After two years of stunt legislation in D.C., he will likely be weaker against a primary challenge, and a presidential cycle will bring out more voters. It doesn’t seem like the Tennessee Democratic Party has a serious plan to challenge him (nor Green or Rose, Nashville’s other reps, or for that matter Reps. Chuck Fleischmann, Diana Harshbarger, David Kustoff, Tim Burchett or Scott DesJarlais). Republican elders don’t seem to care about the destruction of their party either. Senior statesmen like Lamar Alexander and Bob Corker, who were Tennessee’s ranking Republicans just seven or eight years ago, have turned away from weighing in on the fractures within their party.

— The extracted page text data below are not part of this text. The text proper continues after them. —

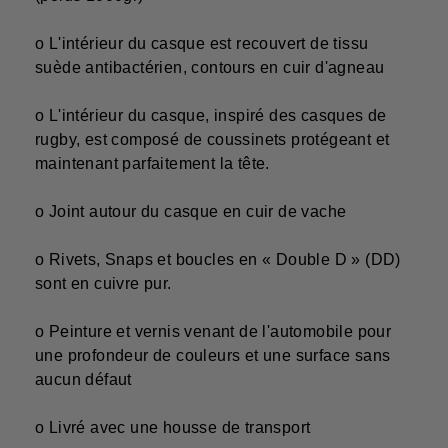
o L'intérieur du casque est recouvert de tissu
suède antibactérien, contours en cuir d'agneau
o L'intérieur du casque, inspiré des casques de
rugby, est composé de coussinets protégeant et
maintenant parfaitement la tête.
o
Joint autour du casque en cuir de vache
o Rivets, Snaps et boucles en «
Double D
» (DD)
sont en
cuivre pur
.
o Peinture et vernis venant de l'automobile pour
une profondeur de couleurs et une surface sans
aucun défaut
o Livré avec une housse de transport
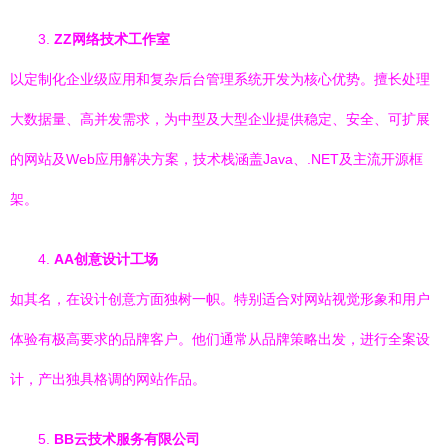
3.
ZZ网络技术工作室
以定制化企业级应用和复杂后台管理系统开发为核心优势。擅长处理
大数据量、高并发需求，为中型及大型企业提供稳定、安全、可扩展
的网站及Web应用解决方案，技术栈涵盖Java、.NET及主流开源框
架。
4.
AA创意设计工场
如其名，在设计创意方面独树一帜。特别适合对网站视觉形象和用户
体验有极高要求的品牌客户。他们通常从品牌策略出发，进行全案设
计，产出独具格调的网站作品。
5.
BB云技术服务有限公司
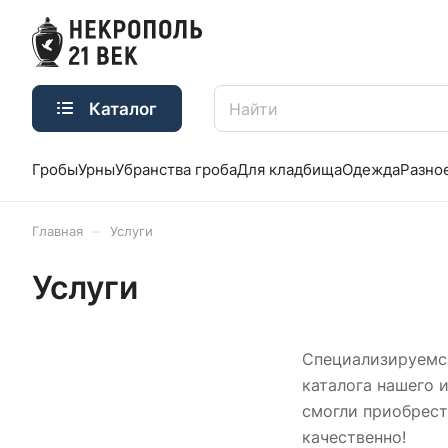
Каталог
Гробы
Урны
Убранства гроба
Для кладбища
Одежда
Разно
–
Главная
Услуги
Услуги
Специализируемся
каталога нашего 
смогли приобрест
качественно!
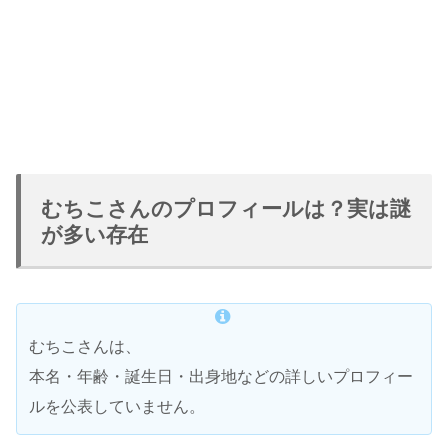
むちこさんのプロフィールは？実は謎
が多い存在
むちこさんは、
本名・年齢・誕生日・出身地などの詳しいプロフィー
ルを公表していません。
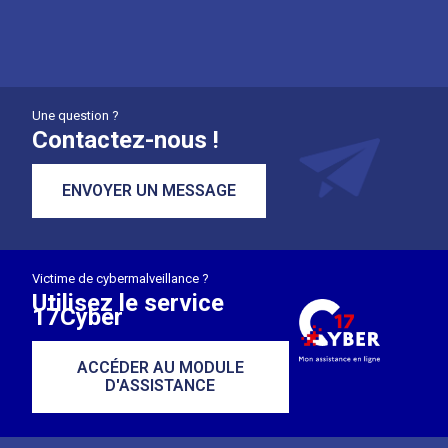
Une question ?
Contactez-nous !
ENVOYER UN MESSAGE
Victime de cybermalveillance ?
Utilisez le service
17Cyber
ACCÉDER AU MODULE
D'ASSISTANCE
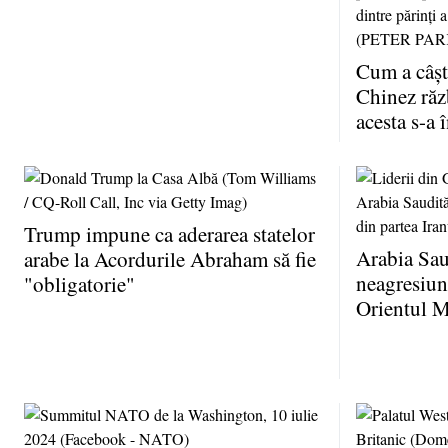
Cum a câşt
Chinez ră
acesta s-a 
Trump impune ca aderarea statelor
Arabia Sau
arabe la Acordurile Abraham să fie
neagresiune
"obligatorie"
Orientul M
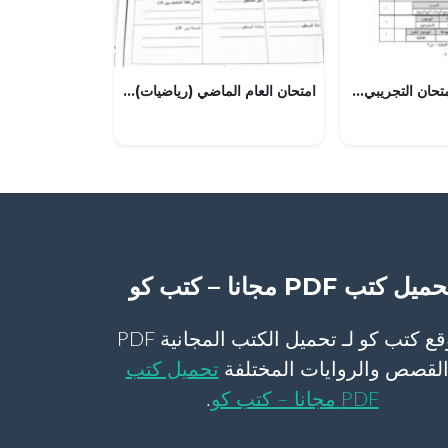
نموذج الإجابة للامتحان التجريبي للدور الأول بمحافظة الداخلية (علوم) الثاني عشر
امتحان العام الماضي (رياضيات) التاسع العام
ميل كتب PDF مجانا – كتب كو
موقع كتب كو لـ تحميل الكتب المجانية PDF
لقصص والروايات المختلفة
تحميل كتب
PDF مجانا – كتب كو
.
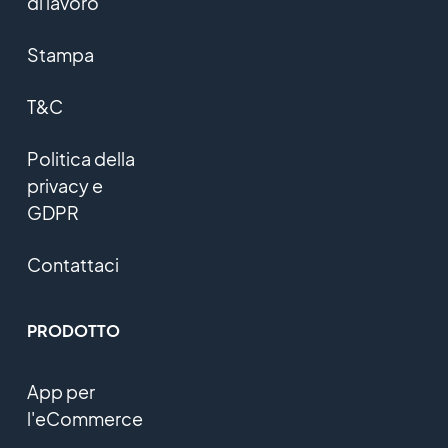
di lavoro
Stampa
T&C
Politica della
privacy e
GDPR
Contattaci
PRODOTTO
App per
l'eCommerce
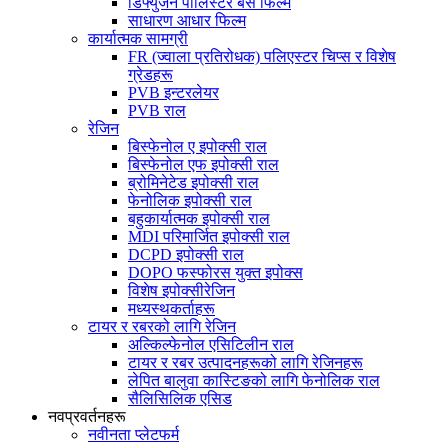
डिफ्युजन पोलिस्टर बेस फिल्म
साधारण आधार फिल्म
कार्यात्मक सामग्री
FR (ज्वाला प्रतिरोधक) पलिएस्टर चिप्स र विशेष
ग्रेडहरू
PVB इन्टरलेयर
PVB राल
रेजिन
बिस्फेनोल ए इपोक्सी राल
बिस्फेनोल एफ इपोक्सी राल
ब्रोमिनेटेड इपोक्सी राल
फेनोलिक इपोक्सी राल
बहुकार्यात्मक इपोक्सी राल
MDI परिमार्जित इपोक्सी राल
DCPD इपोक्सी राल
DOPO फस्फोरस युक्त इपोक्स
विशेष इपोक्सीरेजिन
मध्यस्थकर्ताहरू
टायर र रबरको लागि रेजिन
अल्किल्फेनोल एसिटिलीन राल
टायर र रबर उत्पादनहरूको लागि रेजिनहरू
लेपित बालुवा कास्टिङको लागि फेनोलिक राल
सैलिसिलिक एसिड
नवप्रवर्तनहरू
नवीनता प्लेटफर्म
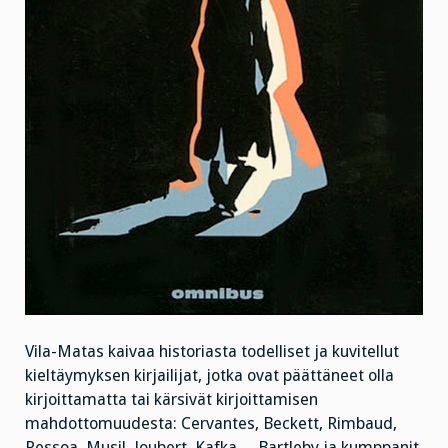
Vila-Matas kaivaa historiasta todelliset ja kuvitellut
kieltäymyksen kirjailijat, jotka ovat päättäneet olla
kirjoittamatta tai kärsivät kirjoittamisen
mahdottomuudesta: Cervantes, Beckett, Rimbaud,
Pessoa, Musil, Joubert, Kafka… Bartleby ja kumppanit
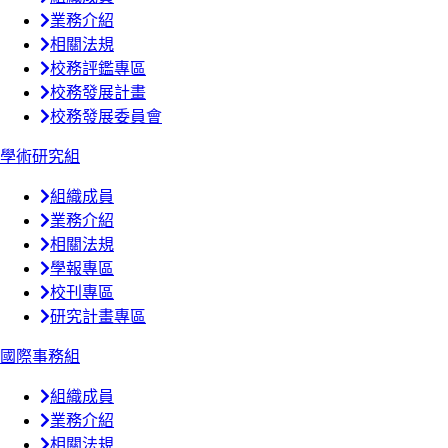
業務介紹
相關法規
校務評鑑專區
校務發展計畫
校務發展委員會
學術研究組
組織成員
業務介紹
相關法規
學報專區
校刊專區
研究計畫專區
國際事務組
組織成員
業務介紹
相關法規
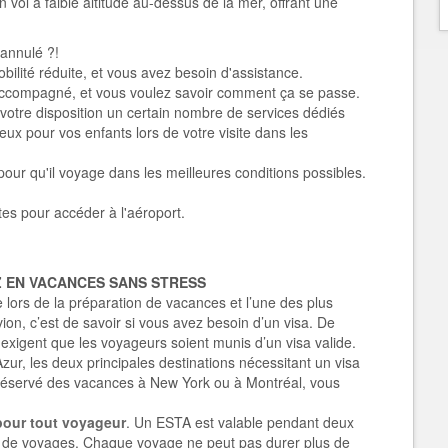
 vol à faible altitude au-dessus de la mer, offrant une
 annulé ?!
lité réduite, et vous avez besoin d'assistance.
ccompagné, et vous voulez savoir comment ça se passe.
votre disposition un certain nombre de services dédiés
ux pour vos enfants lors de votre visite dans les
ur qu'il voyage dans les meilleures conditions possibles.
tes pour accéder à l'aéroport.
Z EN VACANCES SANS STRESS
lors de la préparation de vacances et l’une des plus
vion, c’est de savoir si vous avez besoin d’un visa. De
xigent que les voyageurs soient munis d’un visa valide.
Azur, les deux principales destinations nécessitant un visa
z réservé des vacances à New York ou à Montréal, vous
pour tout voyageur
. Un ESTA est valable pendant deux
té de voyages. Chaque voyage ne peut pas durer plus de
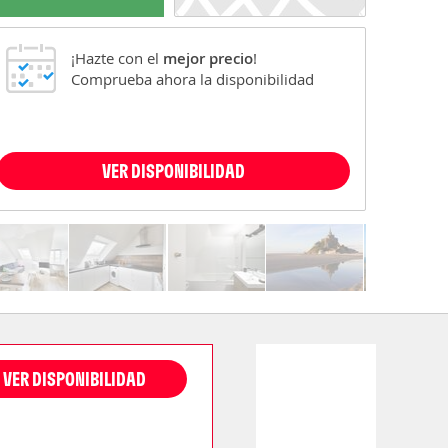
¡Hazte con el
mejor precio
!
Comprueba ahora la disponibilidad
VER DISPONIBILIDAD
VER DISPONIBILIDAD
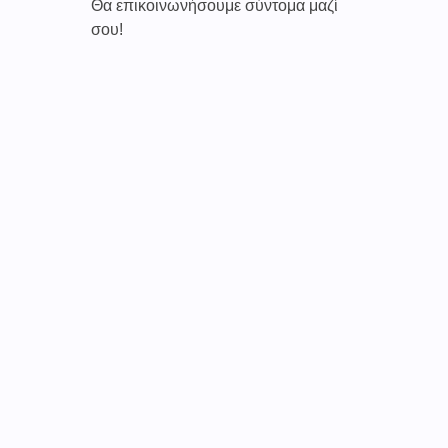
Θα επικοινωνήσουμε σύντομα μαζί
σου!
Καινοτόμες συνδρομητικές υπηρεσίες τηλεϊατρικής απο
την εταιρεία
CAREPOI ™
Ι.Κ.Ε Γ.Ε.Μ.Η : 176484516000
Επικοινωνία 2103005158
Το
TELECARE®
αποτελεί κατοχυρωμένο εμπορικό
σήμα
της εταιρείας. (AN 019157365)
Απαγορεύεται α
υστηρά
η χρήση του χωρίς
προηγούμενη έγγραφη άδεια της
CAREPOI
.
Τελικοί αποδέκτες
Γιατί οι ιατροί
Γιατί οι ασθενείς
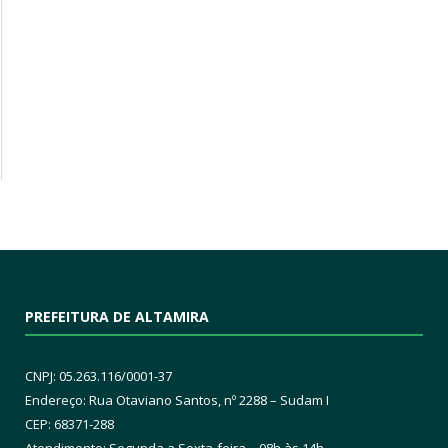
PREFEITURA DE ALTAMIRA
CNPJ: 05.263.116/0001-37
Endereço: Rua Otaviano Santos, nº 2288 – Sudam I
CEP: 68371-288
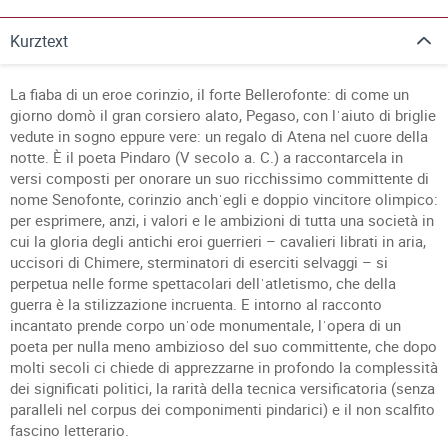
Kurztext
La fiaba di un eroe corinzio, il forte Bellerofonte: di come un
giorno domò il gran corsiero alato, Pegaso, con lˈaiuto di briglie
vedute in sogno eppure vere: un regalo di Atena nel cuore della
notte. È il poeta Pindaro (V secolo a. C.) a raccontarcela in
versi composti per onorare un suo ricchissimo committente di
nome Senofonte, corinzio anchˈegli e doppio vincitore olimpico:
per esprimere, anzi, i valori e le ambizioni di tutta una società in
cui la gloria degli antichi eroi guerrieri – cavalieri librati in aria,
uccisori di Chimere, sterminatori di eserciti selvaggi – si
perpetua nelle forme spettacolari dellˈatletismo, che della
guerra è la stilizzazione incruenta. E intorno al racconto
incantato prende corpo unˈode monumentale, lˈopera di un
poeta per nulla meno ambizioso del suo committente, che dopo
molti secoli ci chiede di apprezzarne in profondo la complessità
dei significati politici, la rarità della tecnica versificatoria (senza
paralleli nel corpus dei componimenti pindarici) e il non scalfito
fascino letterario.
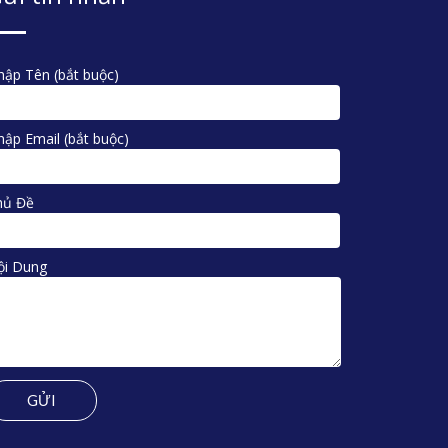
ập Tên (bắt buộc)
ập Email (bắt buộc)
hủ Đề
ội Dung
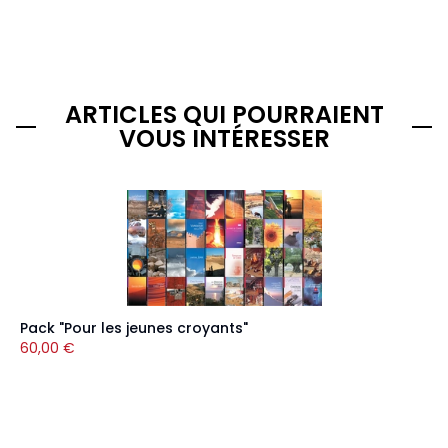
ARTICLES QUI POURRAIENT
VOUS INTÉRESSER
Pack "Pour les jeunes croyants"
60,00
€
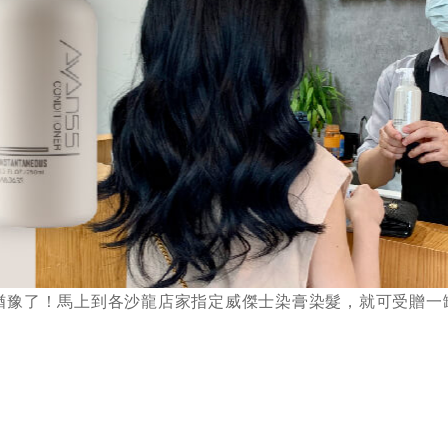
猶豫了！馬上到各沙龍店家指定威傑士染膏染髮，就可受贈一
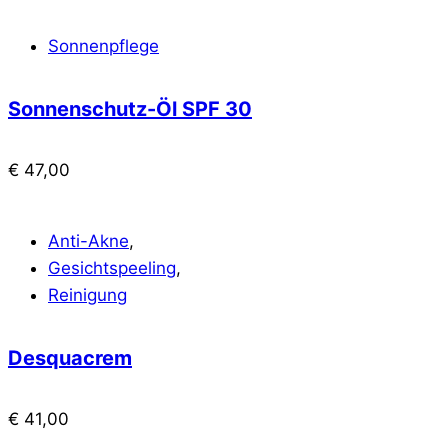
Sonnenpflege
Sonnenschutz-Öl SPF 30
€
47,00
Anti-Akne
,
Gesichtspeeling
,
Reinigung
Desquacrem
€
41,00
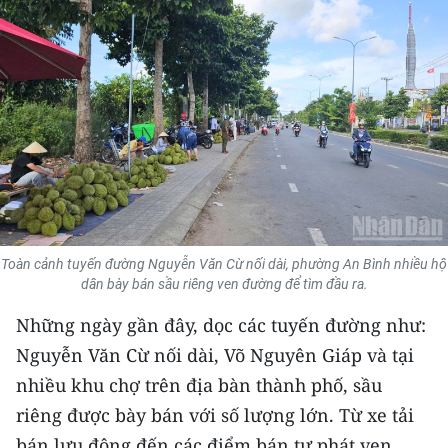
THỂ THAO
GIÁO DỤC
Y TẾ
KHOA HỌC - CÔNG NGHỆ
MÔI TRƯỜNG
BẠN ĐỌC
Toàn cảnh tuyến đường Nguyễn Văn Cừ nối dài, phường An Bình nhiều hộ
dân bày bán sầu riêng ven đường để tìm đầu ra.
KIỂM CHỨNG THÔNG TIN
Những ngày gần đây, dọc các tuyến đường như:
Nguyễn Văn Cừ nối dài, Võ Nguyên Giáp và tại
TRI THỨC CHUYÊN SÂU
nhiều khu chợ trên địa bàn thành phố, sầu
54 DÂN TỘC VIỆT NAM
riêng được bày bán với số lượng lớn. Từ xe tải
bán lưu động đến các điểm bán tự phát ven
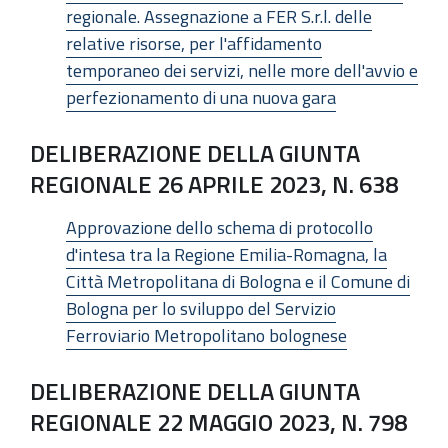
regionale. Assegnazione a FER S.r.l. delle
relative risorse, per l'affidamento
temporaneo dei servizi, nelle more dell'avvio e
perfezionamento di una nuova gara
DELIBERAZIONE DELLA GIUNTA
REGIONALE 26 APRILE 2023, N. 638
Approvazione dello schema di protocollo
d'intesa tra la Regione Emilia-Romagna, la
Città Metropolitana di Bologna e il Comune di
Bologna per lo sviluppo del Servizio
Ferroviario Metropolitano bolognese
DELIBERAZIONE DELLA GIUNTA
REGIONALE 22 MAGGIO 2023, N. 798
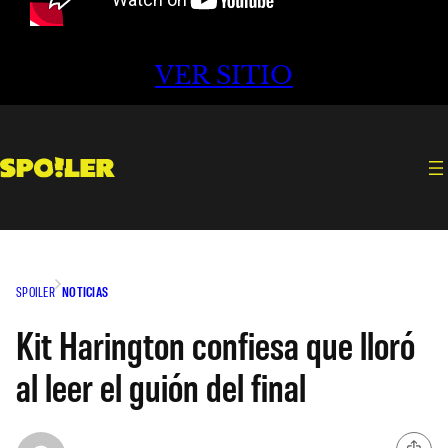
VER SITIO
SPOILER
NOTICIAS
Kit Harington confiesa que lloró
al leer el guión del final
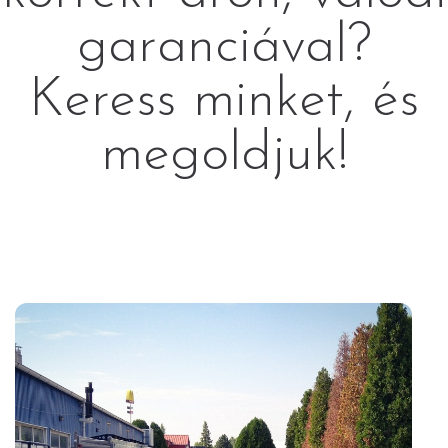
garanciával?
Keress minket, és
megoldjuk!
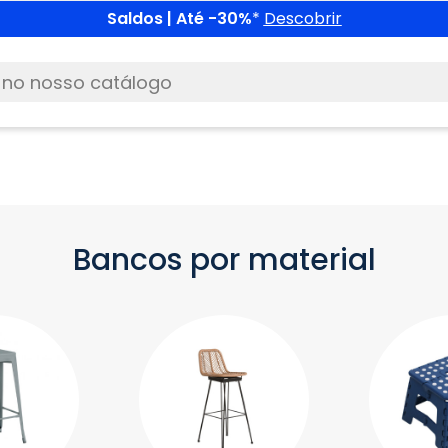
Saldos | Até -30%
*
Descobrir
Bancos por material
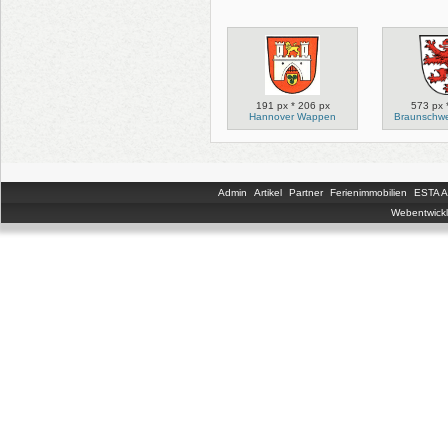
191 px * 206 px
573 px 
Hannover Wappen
Braunschw
Admin
Artikel
Partner
Ferienimmobilien
ESTA An
Webentwickl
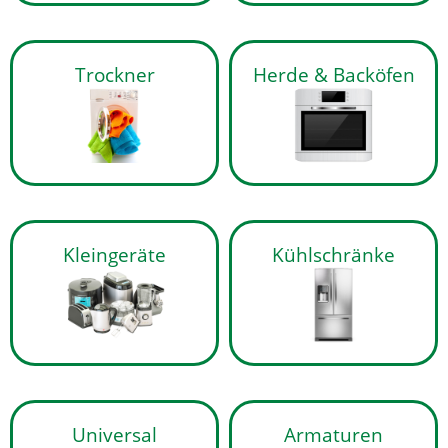
Trockner
Herde & Backöfen
Kleingeräte
Kühlschränke
Universal
Armaturen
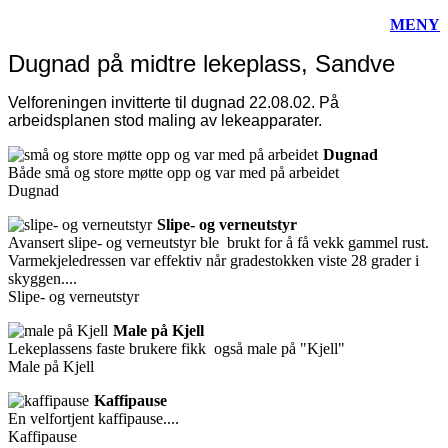
MENY
Dugnad på midtre lekeplass, Sandve
Velforeningen invitterte til dugnad 22.08.02. På
arbeidsplanen stod maling av lekeapparater.
Dugnad
Både små og store møtte opp og var med på arbeidet
Dugnad
Slipe- og verneutstyr
Avansert slipe- og verneutstyr ble brukt for å få vekk gammel rust.
Varmekjeledressen var effektiv når gradestokken viste 28 grader i
skyggen....
Slipe- og verneutstyr
Male på Kjell
Lekeplassens faste brukere fikk også male på "Kjell"
Male på Kjell
Kaffipause
En velfortjent kaffipause....
Kaffipause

Despite once winning huge majorities of Tennesseans as pensive legislators and measured diplomats, neither Corker nor Alexander seems to have shown interest in building bridges within their own party, perhaps because they once spoke more softly to many of the same reactionary impulses now exploited by Ogles and the MAGA base. 

Last week, UT scholar Nathan Kelly spoke to the Scene about democracy, fascism and authoritarianism in Tennessee. He said, in part: “Democracies die a slow death by 1,000 cuts. And so, while I think we do have to be careful with our rhetoric and we don’t want to be overly alarmist, at the same time, any move away from democracy is a move toward authoritarianism. And if one doesn’t raise the alarm on initial steps away from democracy, you pretty soon find yourself 20 or 30 steps closer to authoritarianism.”

Early polls for 2024 favor Biden over Trump, the parties’ two likely nominees, but predict another close race. Ogles has explicitly indicated that, if given the chance, he will contest another presidential election.

“We can never allow what happened to Trump to happen to anyone else ever again,” he says on the “Issues” page of his website. On the campaign trail, he called for the president to pardon those who stormed the U.S. Capitol on Jan. 6, 2021.

If we can trust his résumé, Ogles has a habit of showing up when it’s time to destroy things.